Questa sinistra si annoia al Festival non perché le importi o capisca d’arte, ma perché le manca il predicozzo sui migranti da imbarcare, a maggior ragione dopo l’ennesima strage tentata da uno dei soliti richiedenti asilo; non le basta la normalizzazione ecumenica di Conti, ne vorrebbe di più nel segno del moralismo autoritario. Conti dal canto suo non è immune, è solo più accorto, più equilibrato nel bloccare gli eccessi del passato recente: “No, qui di sermoni niente” dice con la comicona e si capisce che, fingendo di reggere la gag, sta mandando un messaggio preciso. Ma siccome Sanremo è Sanremo, ovvero bestia che neanche lui può domare più che tanto, bestia che resta nel controllo della sinistra delirante, è wokissimo quando ripete con la sua faccia da mezzo toscano: “Quando una donna dice no è no”. Per dire che le minchiate non mancano a Sanremo, sono solo arginate da un aziendalista, uomo d’ordine che assolve al suo compito con zelo burocratico. Ma ci sono, quando zio Lampada si raccomanda, ragazzi non fumate, fate ginnastica, prendete aria, fa subito venir voglia d’intossicarsi come Keith Richards.

Questa sinistra dietro la cartina di tornasole del Festival appare ignobile: si rammarica solo perché l’ennesimo balordo a Monaco pregiudica gli affari della tratta, pretende di imporre il pensiero psicotico per cui a fronte di una strage si deve reagire portando più stragisti. Quel cardinale Zuppi! Scriba e cortigiani emergono nella loro pochezza culturale, morale. Gente che se avesse una coscienza se la sentirebbe bruciare per ciò che ha detto dei “novax”, per ciò che ha fatto alle pizzaiole inermi finite suicide, latra contro una poesia per una madre che ti guarda e non ti conosce, ti scambia con tuo padre, con suo padre: Cristo, ma sono mai stati vivi, questi?

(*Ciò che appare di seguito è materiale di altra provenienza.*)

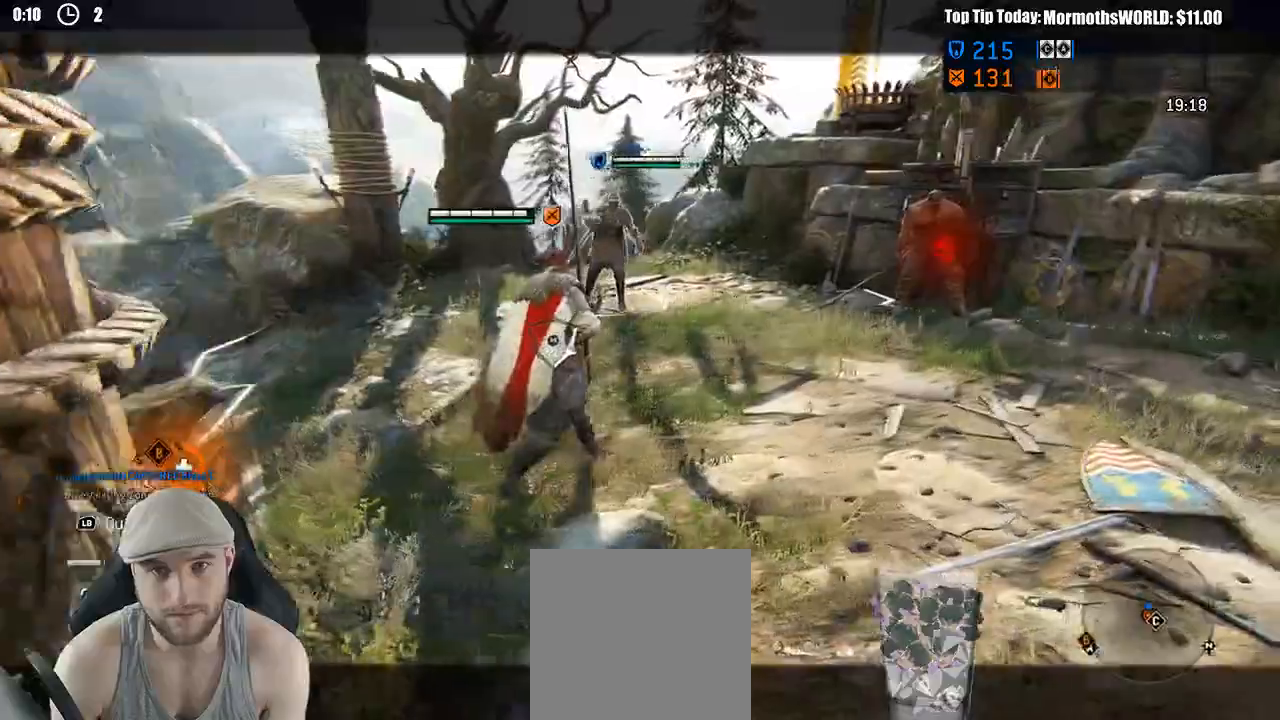
{"buttons": ["L2"], "left_stick": "up-right", "right_stick": "center", "events": []}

Hanno mai passato una di quelle tragedie private che il poeta sa rendere universali? O si riconoscono solo in un bonifico, una paletta, una inquadratura, una stronzata?

Dire, come è stato detto, che Cristicchi viene spinto dalla regia che inquadra quelli che piangono, non è delirante, è infame perché tutta questa gente sa benissimo come funzionano le cose qui, sa quali sono i veri sponsor, sa, perché lo sa, che il podio è già più o meno definito in funzione del traino politico e pubblicitario ossia mediatico. Quindi mentono. Sì, siamo d’accordo, anche un cialtrone rapper può partecipare, il giudizio morale non inficia il diritto alla gara, Carlo Conti non è un magistrato ma un direttore artistico, risponde ad altre dinamiche, altre logiche. Ma stracciarsi le vesti per una canzone sulla demenza senile e non per gli scappati di casa che bofonchiano un recitativo penoso di cui non si capisce niente, li qualifica per quelli che sono.

Il Festival è il vuoto? Beh, ma è il vuoto di cui fanno parte. Lo alimentano e li inghiotte. Sono qui apposta e fingono di essere vivi, in effetti schiumano perché non possono più fare il solito porco mestiere che è quello della polemica sordida, malevola, cretina. Perché la polemica, se hai gli strumenti intellettuali, culturali, puoi farla in qualsiasi contesto, su qualsiasi cosa. Questi sono zero e, non avendo altri strumenti che il pretesto volgare, sbracato, autoferenziale, non potendo più usarli, tornano zero. In definitiva, gli secca non poter avere lo spazio che si sentono abituati, autorizzati a rivendicare, sono tetri lacché, rane senza pantano: almeno di questo va dato merito a Zio Lampada, anche se un merito derivativo, per eterogenesi dei fini.

Qui le solite associazioni parassitarie lanciano un penoso premio Queer per l’artista più fluido o gender ma, diversamente dalla gestione Amadeus, a ‘sto giro nessuno se li fila, fanno un buco tracotante, che però non è come quello che sognavano. Di questa roba non si sente alcun bisogno e Conti lo ha capito per primo. I parassiti dell’analfabetismo progressista stanno dimostrando che il loro è mero arrivismo, che senza le puttanate del politicamente corretto all’amatriciana tornano irrilevanti, tornano il niente che sono.